Thursday, April 12, 2007

Pharmacists and Contraceptives

Over the past few years, the issue of whether pharmacists should be required to dispense so-called "morning after" birth control pills has been debated widely in Washington State. Today, the Pharmacy Board, after a substantial amount of discussion, consideration, and re-consideration of proposed rules, unanimously voted to require drug stores to dispense lawful prescriptions while allowing individual pharmacists only the discretion to have another pharmacist on-site fill the prescription instead. I find this to be an eminently sensible decision. Without rehashing the entire debate, here is why.

This issue presents a conflict of interests: (1) that of the patient, who has an interest in having a prescription filled and (2) that of the pharmacist, who may harbor moral objections to the particular prescription.

The interests of the patient have been through at least one level of review with a doctor, who wrote the given prescription. This, to me, serves to enhance the validity of the patient's interests. Given that refusals to fill prescriptions have often centered upon prescriptions preventing conception, the interest in avoiding an unwanted pregnancy is generally a very serious one. We must, of course, balance this against the interests of the pharmacist who objects.

The pharmacist's interest, on first blush, is also a fairly strong one - the right to behave in accordance with one's moral, religious, and ethical beliefs. This interest is, however, undermined in that being a pharmacist is a profession licensed by the state. Such licensing creates responsibilities. One such responsibility is to fulfill lawful prescriptions, regardless of personal convictions. The pharmacist is, of course free to seek other lines of work involving no such professional responsibility to the public (working in the pharmaceutical industry, for instance).

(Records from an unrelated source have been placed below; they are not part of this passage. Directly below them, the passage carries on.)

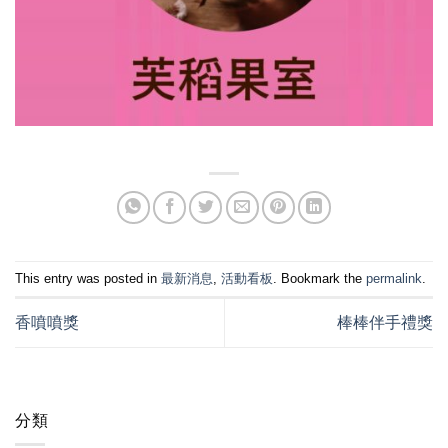
This entry was posted in
最新消息
,
活動看板
. Bookmark the
permalink
.
香噴噴獎
棒棒伴手禮獎
分類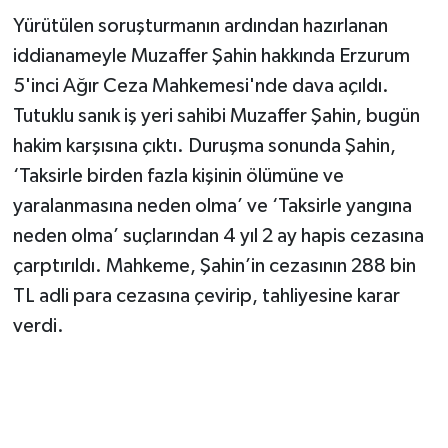
Yürütülen soruşturmanın ardından hazırlanan
iddianameyle Muzaffer Şahin hakkında Erzurum
5'inci Ağır Ceza Mahkemesi'nde dava açıldı.
Tutuklu sanık iş yeri sahibi Muzaffer Şahin, bugün
hakim karşısına çıktı. Duruşma sonunda Şahin,
‘Taksirle birden fazla kişinin ölümüne ve
yaralanmasına neden olma’ ve ‘Taksirle yangına
neden olma’ suçlarından 4 yıl 2 ay hapis cezasına
çarptırıldı. Mahkeme, Şahin’in cezasının 288 bin
TL adli para cezasına çevirip, tahliyesine karar
verdi.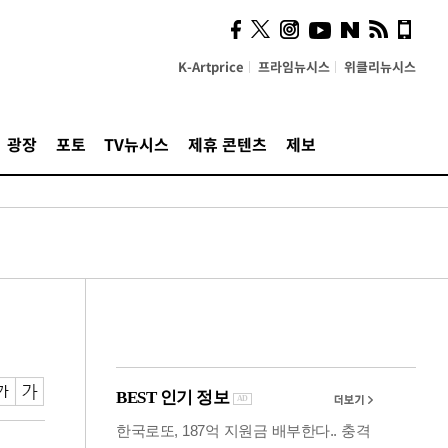
시, 스마트폰 액세서리에
NFC 더했다
K-Artprice
프라임뉴시스
위클리뉴시스
광장
포토
TV뉴시스
제휴 콘텐츠
제보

Weighing the competing interests, then, the balance seems to fall decidedly in favor of the patient's interest. Were doctors able to both create and fill prescriptions this would be a closer call, but currently, the only way to meet the patient's needs in every case is to require pharmacists to dispense all lawful prescriptions. As such, I applaud the Pharmacy Board's decision.


Weiwen Ng said...

yep, sounds like a pretty reasonable step to me also. there's one problem, though. I believe that Washington State is pretty liberal. if they took this model to a conservative state, it might sound reasonable, except that no other pharmacist on site might feel morally able to prescribe emergency or regular contraception.

Katie Cameron said...

Hi Karl-

You are usually close to being right. Nice.